The "second generation" of imported brass locomotives, beginning about 1975, were imported for a wider variety of roads and locomotive classes, with closer attention to detail. This led to smaller production lots over which to allocate the research and design costs and consequently, significantly higher list prices. In this period production shifted from Japan to Korea to reduce labor costs.

==O scale models==

An O scale model of a Great Northern 2-6-6-2 was built by Kumata & Co. as their item E-330-A and imported by Custom Brass in 1979. Fifty copies were built.
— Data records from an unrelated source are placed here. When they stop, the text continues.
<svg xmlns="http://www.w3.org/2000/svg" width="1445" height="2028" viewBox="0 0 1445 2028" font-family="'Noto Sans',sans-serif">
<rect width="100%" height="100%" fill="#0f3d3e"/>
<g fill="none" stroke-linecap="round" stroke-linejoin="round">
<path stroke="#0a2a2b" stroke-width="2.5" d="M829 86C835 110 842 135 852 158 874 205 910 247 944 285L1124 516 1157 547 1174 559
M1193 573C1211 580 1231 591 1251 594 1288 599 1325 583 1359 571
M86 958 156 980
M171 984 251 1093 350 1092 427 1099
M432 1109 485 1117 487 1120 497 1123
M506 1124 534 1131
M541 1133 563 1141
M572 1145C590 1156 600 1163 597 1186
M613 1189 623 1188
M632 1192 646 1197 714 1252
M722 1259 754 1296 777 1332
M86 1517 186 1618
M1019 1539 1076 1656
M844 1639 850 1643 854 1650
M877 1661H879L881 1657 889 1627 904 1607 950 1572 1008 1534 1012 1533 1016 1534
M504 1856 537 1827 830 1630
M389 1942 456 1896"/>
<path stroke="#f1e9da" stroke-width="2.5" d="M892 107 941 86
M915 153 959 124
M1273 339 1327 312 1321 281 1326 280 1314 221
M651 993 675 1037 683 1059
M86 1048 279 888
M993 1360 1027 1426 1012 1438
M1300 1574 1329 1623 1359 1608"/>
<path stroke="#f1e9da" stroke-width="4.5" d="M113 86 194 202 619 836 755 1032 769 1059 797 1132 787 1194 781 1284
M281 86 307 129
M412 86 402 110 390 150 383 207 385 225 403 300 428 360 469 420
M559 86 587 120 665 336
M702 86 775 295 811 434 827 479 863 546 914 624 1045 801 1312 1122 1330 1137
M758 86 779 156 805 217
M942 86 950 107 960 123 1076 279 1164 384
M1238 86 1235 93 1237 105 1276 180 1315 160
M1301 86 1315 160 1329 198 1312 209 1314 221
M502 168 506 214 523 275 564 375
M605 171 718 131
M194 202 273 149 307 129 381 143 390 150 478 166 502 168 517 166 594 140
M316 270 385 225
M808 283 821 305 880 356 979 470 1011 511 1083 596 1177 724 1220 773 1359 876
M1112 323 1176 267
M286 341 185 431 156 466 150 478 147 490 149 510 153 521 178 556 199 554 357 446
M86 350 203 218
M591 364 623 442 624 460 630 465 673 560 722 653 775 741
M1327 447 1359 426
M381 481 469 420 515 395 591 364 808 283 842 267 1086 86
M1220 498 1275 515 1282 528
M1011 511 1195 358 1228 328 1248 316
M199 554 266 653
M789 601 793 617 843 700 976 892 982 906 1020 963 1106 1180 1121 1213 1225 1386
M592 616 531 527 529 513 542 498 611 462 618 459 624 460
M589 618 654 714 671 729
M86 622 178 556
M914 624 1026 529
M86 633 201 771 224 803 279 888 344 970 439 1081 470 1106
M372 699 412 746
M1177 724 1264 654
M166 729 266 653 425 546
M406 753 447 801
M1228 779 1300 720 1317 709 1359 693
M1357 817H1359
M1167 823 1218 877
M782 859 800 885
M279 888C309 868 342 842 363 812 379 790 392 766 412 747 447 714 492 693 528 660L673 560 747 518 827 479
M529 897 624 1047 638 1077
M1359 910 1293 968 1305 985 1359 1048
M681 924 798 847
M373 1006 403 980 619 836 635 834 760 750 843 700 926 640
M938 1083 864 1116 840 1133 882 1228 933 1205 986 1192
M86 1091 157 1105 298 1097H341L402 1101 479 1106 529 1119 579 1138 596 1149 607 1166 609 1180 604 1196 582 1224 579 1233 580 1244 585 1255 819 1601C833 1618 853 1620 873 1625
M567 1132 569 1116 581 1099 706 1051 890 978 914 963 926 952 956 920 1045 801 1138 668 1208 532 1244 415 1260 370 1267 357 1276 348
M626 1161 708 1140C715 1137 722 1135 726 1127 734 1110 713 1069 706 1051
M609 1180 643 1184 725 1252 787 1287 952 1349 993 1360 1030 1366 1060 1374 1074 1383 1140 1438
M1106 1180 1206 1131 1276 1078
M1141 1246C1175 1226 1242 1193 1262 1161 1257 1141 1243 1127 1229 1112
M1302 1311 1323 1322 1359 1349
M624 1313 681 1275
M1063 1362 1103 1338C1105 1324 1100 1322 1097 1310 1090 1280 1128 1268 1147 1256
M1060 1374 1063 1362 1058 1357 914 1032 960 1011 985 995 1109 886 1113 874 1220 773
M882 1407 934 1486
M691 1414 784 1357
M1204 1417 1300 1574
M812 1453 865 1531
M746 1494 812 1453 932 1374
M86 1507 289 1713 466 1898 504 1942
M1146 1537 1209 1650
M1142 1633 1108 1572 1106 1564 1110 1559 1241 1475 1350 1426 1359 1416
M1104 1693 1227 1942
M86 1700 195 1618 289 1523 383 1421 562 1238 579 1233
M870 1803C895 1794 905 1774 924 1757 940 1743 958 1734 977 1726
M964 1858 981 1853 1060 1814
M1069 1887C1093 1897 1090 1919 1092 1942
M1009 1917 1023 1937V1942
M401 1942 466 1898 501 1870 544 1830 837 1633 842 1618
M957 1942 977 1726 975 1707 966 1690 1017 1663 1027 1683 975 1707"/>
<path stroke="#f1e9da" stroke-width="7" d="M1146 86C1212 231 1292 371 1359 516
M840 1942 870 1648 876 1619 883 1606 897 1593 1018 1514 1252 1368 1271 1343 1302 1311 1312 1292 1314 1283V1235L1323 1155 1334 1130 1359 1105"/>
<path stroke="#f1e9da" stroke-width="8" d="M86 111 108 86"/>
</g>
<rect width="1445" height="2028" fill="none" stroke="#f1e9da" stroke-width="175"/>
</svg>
Lionel introduced a model following USRA design, lettered Norfolk & Western #1409, SKU: 6–11339, and Weyerhaeuser #120, SKU 2421250. Standard O scale, introduced 2011. The discussion on their web site seems to indicate that C&O and W&LE engines were also offered. As discussed above, the USRA engines were initially allocated to C&O and W&LE, later Nickel Plate; Norfolk & Western did not receive any.